Social Security Old-Age and Survivors Insurance (OASI) Trust Fund

Finally, Social Security's retirement trust fund is projected to be insolvent by 2030 or 2031. CBO previously projected that OASI would go insolvent in 2030, but the current outlook is slightly better, with the trust fund balance $80 billion higher in 2026. It's not clear whether the improvement would be enough to push the insolvency date back a year, but it is almost certain that CBO would project OASI insolvency in 2030 or 2031. Last year's projection estimated a 31 percent benefit cut when the OASI trust fund goes insolvent. CBO has a more pessimistic outlook than the Social Security Trustees, who project an insolvency date of 2035. Notably, the CBO projection shows a significant decline in the trust fund balance between now and 2027, from $2.8 trillion to $1.4 trillion, which makes clear that lawmakers are running out of time to make Social Security solvent. They have plenty of options available on both the revenue and benefit side to do so, and they should not wait until the trust fund is near insolvency or they will give themselves a very difficult task.

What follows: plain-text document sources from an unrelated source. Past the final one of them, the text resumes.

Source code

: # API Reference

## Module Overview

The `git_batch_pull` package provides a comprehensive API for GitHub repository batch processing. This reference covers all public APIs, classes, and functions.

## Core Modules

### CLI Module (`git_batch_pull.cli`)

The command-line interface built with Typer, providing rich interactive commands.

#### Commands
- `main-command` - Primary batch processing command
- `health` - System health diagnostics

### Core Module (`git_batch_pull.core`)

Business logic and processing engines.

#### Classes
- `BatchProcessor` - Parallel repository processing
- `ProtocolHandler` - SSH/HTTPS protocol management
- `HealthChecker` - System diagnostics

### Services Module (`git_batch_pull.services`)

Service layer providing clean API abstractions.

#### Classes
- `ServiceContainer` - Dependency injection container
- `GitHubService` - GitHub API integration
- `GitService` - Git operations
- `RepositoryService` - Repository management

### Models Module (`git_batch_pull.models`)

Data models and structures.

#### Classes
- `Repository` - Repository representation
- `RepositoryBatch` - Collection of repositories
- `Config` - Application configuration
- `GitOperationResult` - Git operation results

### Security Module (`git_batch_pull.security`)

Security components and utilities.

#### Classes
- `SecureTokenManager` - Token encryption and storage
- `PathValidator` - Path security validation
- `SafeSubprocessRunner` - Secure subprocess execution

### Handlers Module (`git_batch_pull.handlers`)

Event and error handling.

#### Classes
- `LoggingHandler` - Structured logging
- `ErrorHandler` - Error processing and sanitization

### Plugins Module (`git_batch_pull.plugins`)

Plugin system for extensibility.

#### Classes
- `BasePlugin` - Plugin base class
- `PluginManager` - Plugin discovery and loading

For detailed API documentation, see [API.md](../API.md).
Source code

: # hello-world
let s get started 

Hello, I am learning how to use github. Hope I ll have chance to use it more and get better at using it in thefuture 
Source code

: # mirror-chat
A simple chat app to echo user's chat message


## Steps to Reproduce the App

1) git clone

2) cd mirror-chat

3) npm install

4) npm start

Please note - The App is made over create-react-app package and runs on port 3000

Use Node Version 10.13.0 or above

How the Budget Outlook Looks With Solvent Trust Funds

CBO's budget projection assumes that even if a trust fund goes insolvent within the ten-year window, it continues to spend as if it has adequate resources to do so with borrowed funds making up the difference. This means that actions to make a trust fund solvent would also reduce deficits compared to CBO's baseline. Preventing the insolvency of the three trust funds – HTF, SSDI, and HI – that are expected to occur within the next ten years (a "TRUSTGO" scenario) would reduce deficits by about $540 billion (including interest) and would reduce debt from 89 percent of Gross Domestic Product (GDP) to 87 percent in 2027. Making all four trust funds solvent would have a larger effect over time and would just about stabilize the debt over the long term.

President Trump potentially may be dealing with three trust funds going insolvent if he serves the maximum eight years as president, and another one would go insolvent within 15 years according to CBO's projections. These obstacles represent fiscal challenges but also opportunities to make the trust funds more financially secure, help make our debt sustainable, and improve the functioning of highway programs, Social Security, and Medicare. Both the new president and Congress should ensure adequate long-term financing for these trust funds by making changes to the programs involved or their revenue sources.